## ИСХОДНЫЙ ТЕКСТ
○ ○ ○ ○

Кончает жизнь она, как и Катерина Островского, в Волге – но какая разница! Не красивый монолог и самоубийство – такие, как Катерина Измайлова, пойдут в своей страсти, если сорвутся с каких-то цепей, до конца: до убийства, отравления, устранения всех, кто на пути, и самоубийства. Куда там Кате Кабановой до таких поступков и куда пьесе Островского до таких страстей, как бы говорит Лесков: тот знал в основном замоскорецкое купечество, а тут самая глубь России – мценская, орловская, тут самые глубинные начала русского национального характера – и русская грязь, и русская душа.[89]
Гораздо более известна полемика вокруг «Грозы» Островского в русской критике. «Луч света в темном царстве» Добролюбова, «Мотивы русской драмы» Писарева – в этих статьях спор шел, по существу, о движущих силах будущей русской революции, о надеждах на будущее России. Одному критику это виделось в стихийном порыве к свободе забитых бесправных масс (Добролюбов), другому – в интеллекте, профессионализме мыслящих личностей (Писарев). И Лесков оказывается также участником этого отнюдь не только литературного спора, и его позиция недвусмысленна.
Ни те, ни другие, ни третьи, не знающие России, не представляют себе, что будет, когда самые низы и глубины «сорвутся с цепей» и тормозов, развернутся «во всю ширь своей проснувшейся натуры». Будет страшно, отнюдь не красиво. Придет не апофеоз свободы – а цепь зловещих злодеяний. Так полемика Лескова оборачивается пророчеством и предупреждением (хотя и в отнюдь не претендующей на обобщение форме). Так заглядывает Лесков в XX век – и не только так.
Ведь Лесков-писатель не только стремился показывать не то, что видят другие, он стремился рассказывать не так, как другие. Лесков создал свой стиль, свой жанр – анекдот, вбирающий черты целой эпохи, – свою условность – сказ. (Достоевский увидел в лесковском сказе нарушение правды жизни, но лесковский сказ – тоже форма литературной полемики, вызов среднелитературному языку героев многих писателей.)

○ ○ ○ ○

## ИСХОДНЫЕ ЗАПИСИ
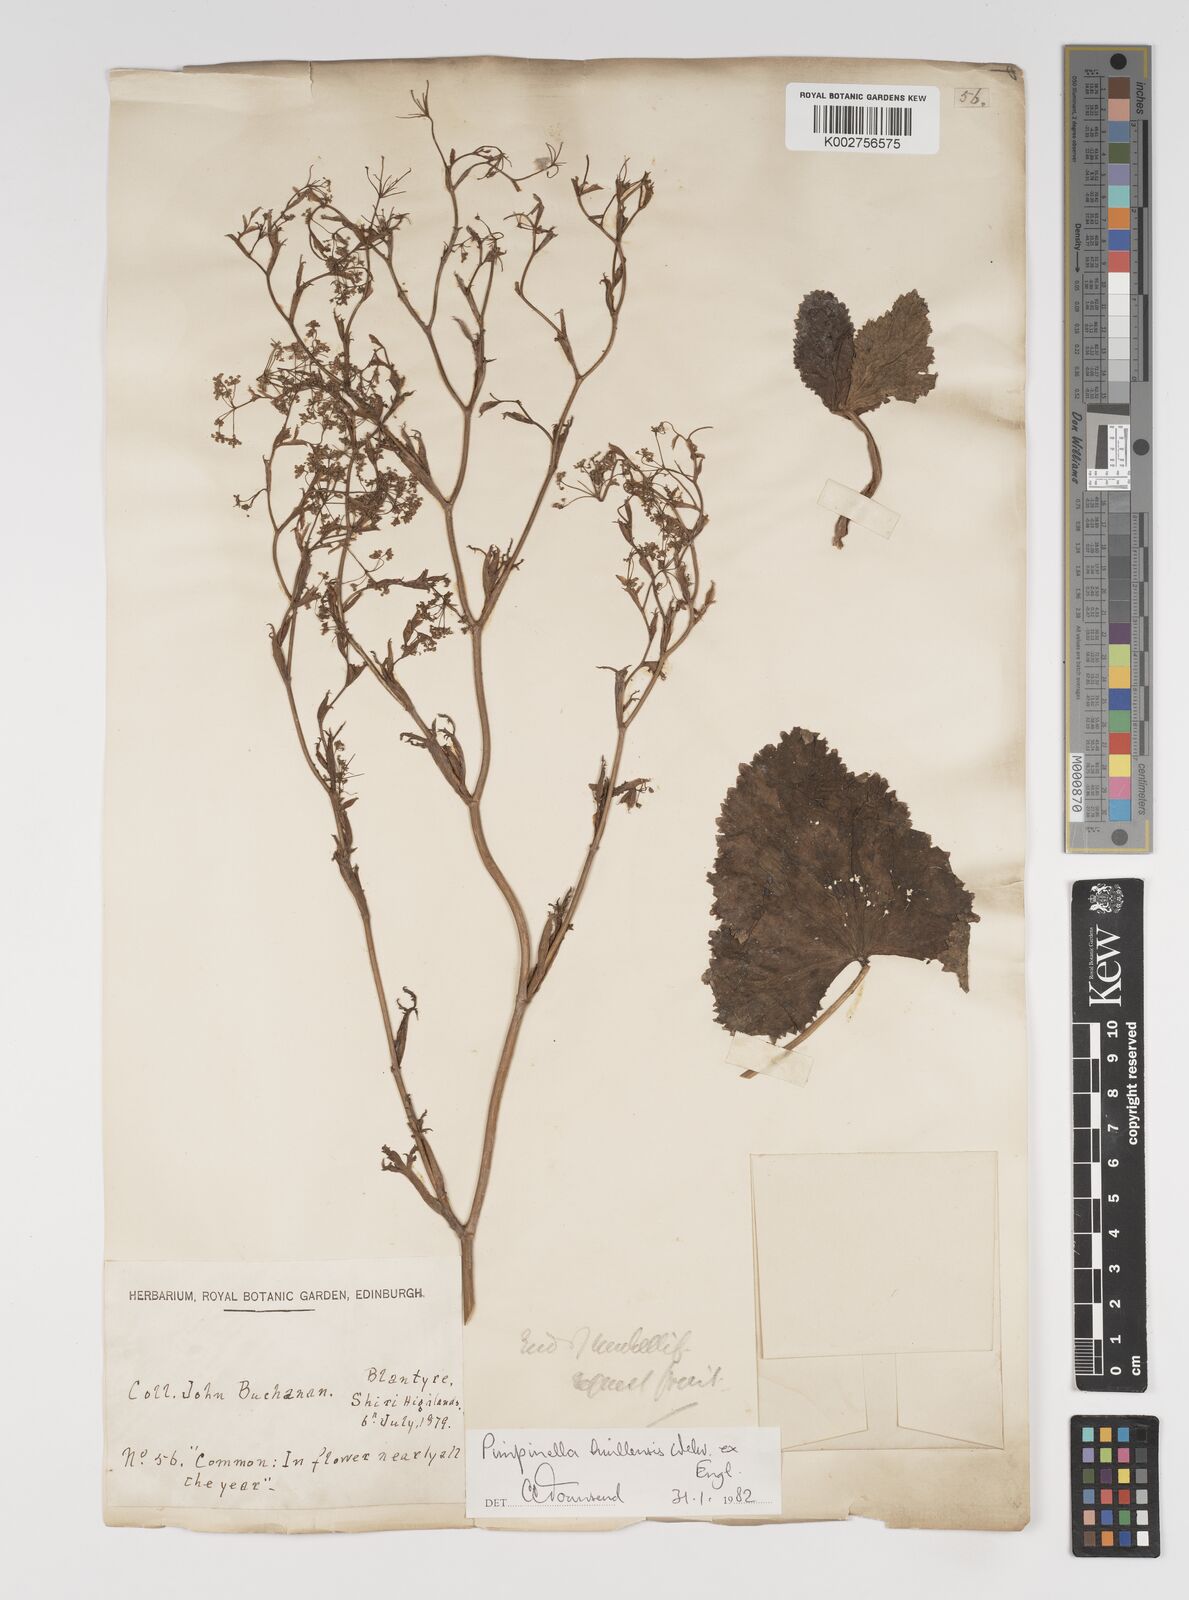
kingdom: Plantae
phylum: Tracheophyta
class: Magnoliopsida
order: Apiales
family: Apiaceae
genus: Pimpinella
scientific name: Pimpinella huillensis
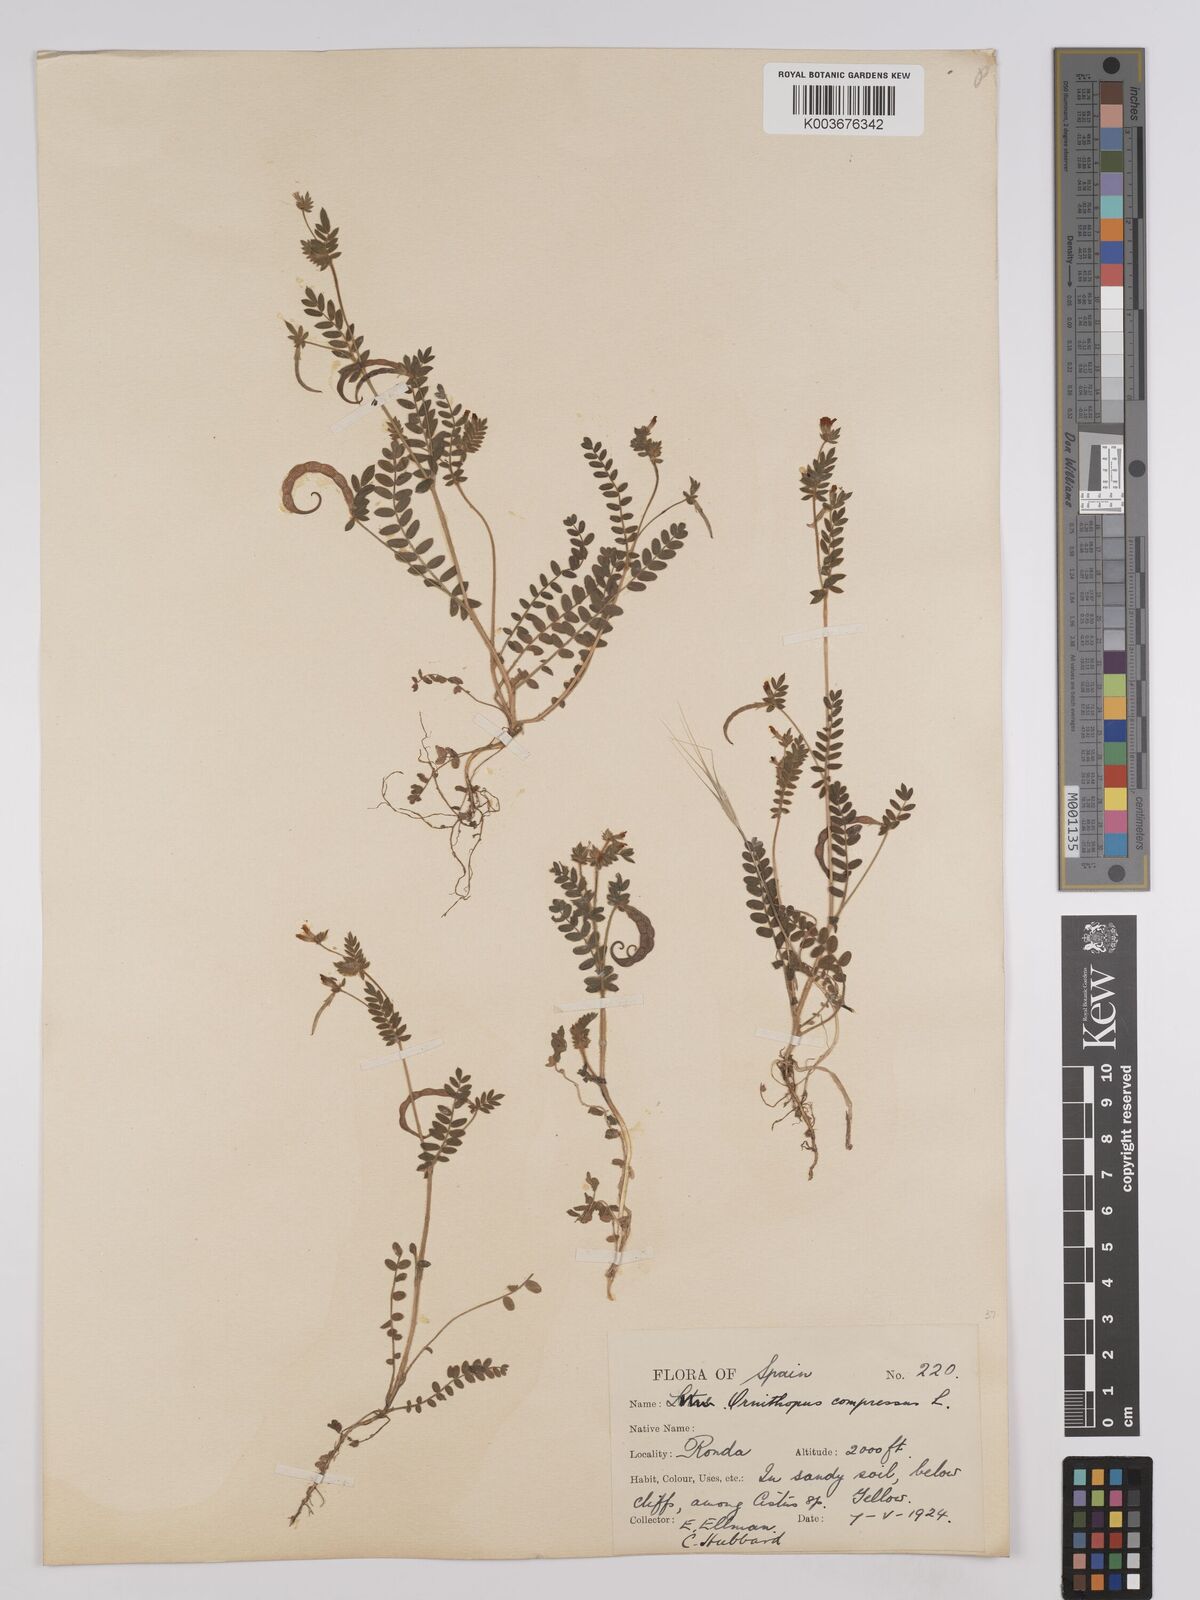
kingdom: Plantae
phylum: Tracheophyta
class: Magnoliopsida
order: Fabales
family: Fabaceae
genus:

○ ○ ○ ○

## ЗАДАНИЕ 1
Перепишите дословно отрывок из текста о Лескове: начните со слов «Ни те, ни другие, ни» и закончите на словах «не только так.».
## ЗАДАНИЕ 2
Проверьте, согласуются ли с текстом о Лескове утверждения (a), (b) и (c). Для каждого ответьте «да» или «нет» и приведите решающие слова текста дословно.
(a) Добролюбов видел надежду на будущее России в интеллекте мыслящих личностей.
(b) Достоевский увидел в лесковском сказе нарушение правды жизни.
(c) Лесков стремился рассказывать так же, как другие писатели.

## ОТВЕТ 1
Ни те, ни другие, ни третьи, не знающие России, не представляют себе, что будет, когда самые низы и глубины «сорвутся с цепей» и тормозов, развернутся «во всю ширь своей проснувшейся натуры». Будет страшно, отнюдь не красиво. Придет не апофеоз свободы – а цепь зловещих злодеяний. Так полемика Лескова оборачивается пророчеством и предупреждением (хотя и в отнюдь не претендующей на обобщение форме). Так заглядывает Лесков в XX век – и не только так.

## ОТВЕТ 2
(a) Нет: «другому – в интеллекте, профессионализме мыслящих личностей (Писарев)».
(b) Да: «Достоевский увидел в лесковском сказе нарушение правды жизни».
(c) Нет: «он стремился рассказывать не так, как другие».